Like a support group we huddled around one another wondering who else was left for 2016 to take, why hadn’t he been awarded the Nobel Prize in Literature instead of Dylan, and whether the city would get it right this time and honour him with something better than an overpriced contentious gazebo on the mountain. Someone broke the morose tone by suggesting that when the “jerks join the party, the cool people leave,” alluding to Trump’s win in the States. We laughed. The mood lightened for a moment. Montreal was officially in mourning. The next morning the flags were lowered at half-mast. Almost everyone I know was working to a Leonard Cohen soundtrack today.

“But let’s not talk of love and chains, and things you can’t untie. Your eyes are soft with sorrow. Hey, that’s no way to say goodbye.”

Before he was anyone else’s, Leonard Cohen was ours. He was born here, went to school here (first to Westmount High School, later McGill), went to Synagogue here, first fell in love and lust here, first picked up a guitar and a pen here, was first published here; he ultimately became who he would later be here.

I have spent decades walking the same streets he walked on hoping to one day bump into him. I couldn’t ever walk past Parc du Portugal without glancing over at the hunched-over old men sitting at the benches, hoping to make out someone in a fedora and a suit. I knew the odds were slim to none, as he spent more time in L.A. than Montreal as he got older, but it never stopped me from looking.

Cohen’s ancestral home at 599 Belmont Avenue near Murray Park in Westmount has always been a sort of secret shrine to Cohen lovers. The same way The Main and Bagel Etc., where he was often sighted, were, too.

When I read Fanny Britt’s ‘Les Maisons’, I knew Lenny’s was about Leonard Cohen way before the punchline. It’s a Montreal thing.

When Cohen sang about Suzanne taking him “down to her place by the river”, we knew which river he was talking about. When he mentions “our lady of the harbour” we close our eyes and see her too.

Cohen made no secret of his ties to Montreal.
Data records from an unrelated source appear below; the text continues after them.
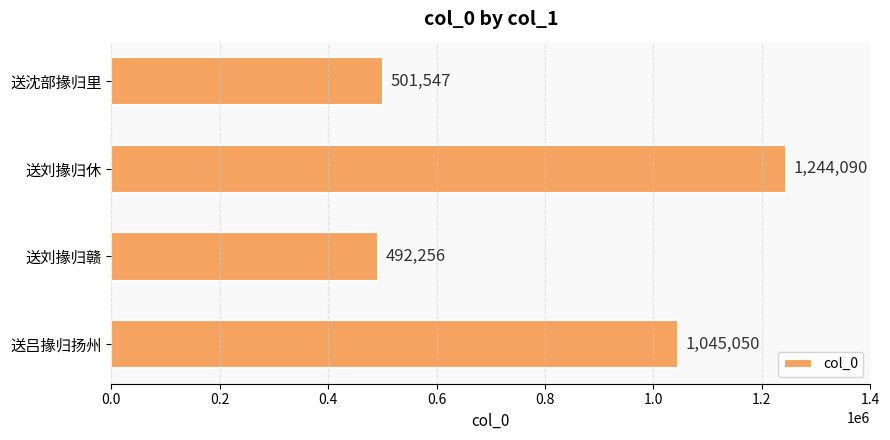

List the labels in order of value, largest first.

送刘掾归休, 送吕掾归扬州, 送沈部掾归里, 送刘掾归赣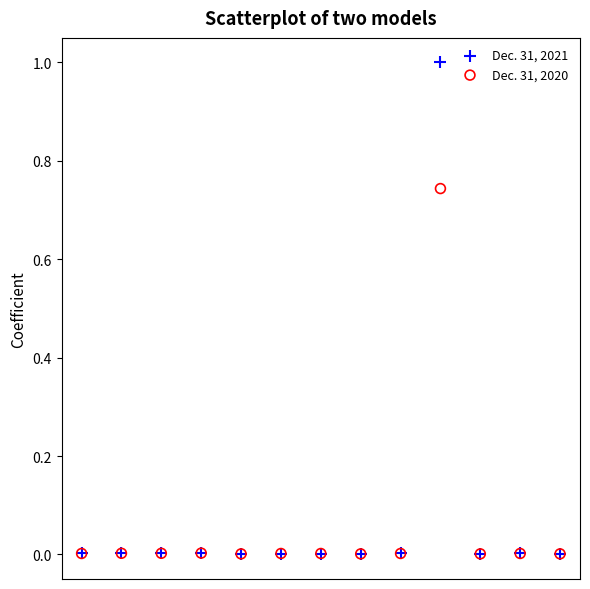

What are all the series names shown in the legend?

Dec. 31, 2021, Dec. 31, 2020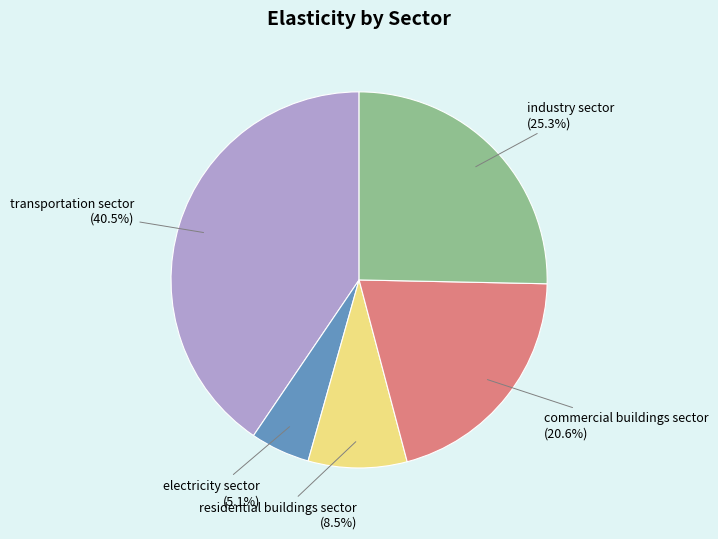

What percentage is the industry sector slice, to the nearest percent?

25%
In a wonderful Globe & Mail piece Robert Everett-Green reminded us that Cohen had written “I have to keep coming back to Montreal to renew my neurotic affiliations,” on the dust jacket of The Spice-Box of Earth, a collection of poems he published in 1961.

Recently Cohen had told an interviewer, “I feel at home when I’m in Montreal, in a way that I don’t feel anywhere else. I just love it. I don’t know what it is, but the feeling gets stronger as I get older.”

He often mentioned the city in his work. “Beware of what comes out of Montreal, especially during winter. It is a force corrosive to all human institutions,” he writes in a poem named – what else — Montreal.

“In Montreal spring is like an autopsy. Everyone wants to see the inside of the frozen mammoth. Girls rip off their sleeves and the flesh is sweet and white, like wood under green bark. From the streets a sexual manifesto rises like an inflating tire, ‘the winter has not killed us again!”’

What Montrealer doesn’t know that feeling, that coming-alive sensation as a brutal winter ends and spring arrives to breathe life into us once again?

The entire world may be mourning a gifted wordsmith right now, but Montreal is mourning its son. Leonard Cohen was ours. He was family. He belonged to us in the most tribal of definitions. He had transcended language and age and gender. He belonged to all who called Montreal their home.

In an attempt to console me, one of my friends told me that those who had worked with him on what turned out to be his final album knew that he was dying and that he was preparing for it. Of course, the signs were there. Anyone who’s listened to “You Want it Darker” could hear that it was possibly his final gift to us all.

Cohen had even stated recently to The New Yorker in his always-devoid-of-melodramatics, matter-of-fact tone he’d use during interviews: “I am ready to die. I hope it’s not too uncomfortable. That’s about it for me.”

“He was ready,” my friend told me.

“But you don’t understand,” I replied to him with a sigh. “We weren’t ready to let him go.”

Good night, sweet troubadour. Your beautiful losers salute you.